In the 1883 season, Rotherham was one of the principal participants in the Gentlemen v Players match at The Oval which ended sensationally in a tie. In the Players' first innings, he took six wickets for 41 runs and, when the Gentlemen had been set 150 to win the match, he joined A. P. Lucas, who had opened the innings, with nine wickets down for 136, just 14 short; the pair added 13, of which Rotherham scored 11, but Rotherham was then bowled by Edmund Peate with the scores level.

He achieved his best bowling figures in the 1884 season, playing for the Gentlemen of England against Oxford University: in the first Oxford innings, he took eight wickets for 57 runs and he followed that up with six for 93 in the second innings to finish with match figures of 14 for 150. He also appeared in a first-class match between an England XI and the 1884 Australian team at Birmingham, a match scheduled for three days but completed in a single day. The 1884 season was the last in which he played in the Gentlemen v Players series and he failed to take a wicket in his last appearance in this fixture.
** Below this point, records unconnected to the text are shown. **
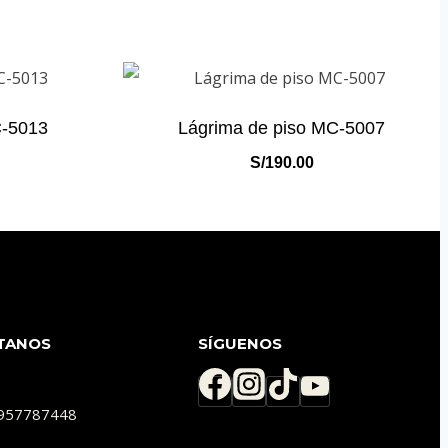
C-5013
Lágrima de piso MC-5007
S/
190.00
TANOS
SÍGUENOS
) 957787448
In 1885 he played only two matches, both taking place in a single week, and thereafter he was almost exclusively involved in second-class games only, including several where he was captain of the Warwickshire team, at that stage not a first-class team. There were only three exceptions: two of the matches played on a tour in September 1886 of North America led by Ned Sanders and consisting of amateur cricketers, of which Rotherham was one, were reckoned to be of first-class status. Then in 1903, almost 17 years after his previous first-class match, he returned for his single first-class appearance for Warwickshire when he captained the side against the touring team from Philadelphia. In this last game, he also kept wicket for the only time in his career and he also made his highest first-class score, an innings of 33.

Rotherham became head of the family company and was active in the Coventry guild companies and in the London Clock Makers' Company, where he was master in 1926. His obituary in The Times also states that he was on the board of Barclays Bank. But it also exaggerates his claims to cricketing fame, stating that he appeared in "the earlier Test matches against Australia", which is not true.

Rotherham was not married. His nephew, Gerard Rotherham, played first-class cricket for Cambridge University, Warwickshire and Wellington in New Zealand, and was a Wisden Cricketer of the Year as a schoolboy at Rugby School during the suspension of first-class cricket in the First World War.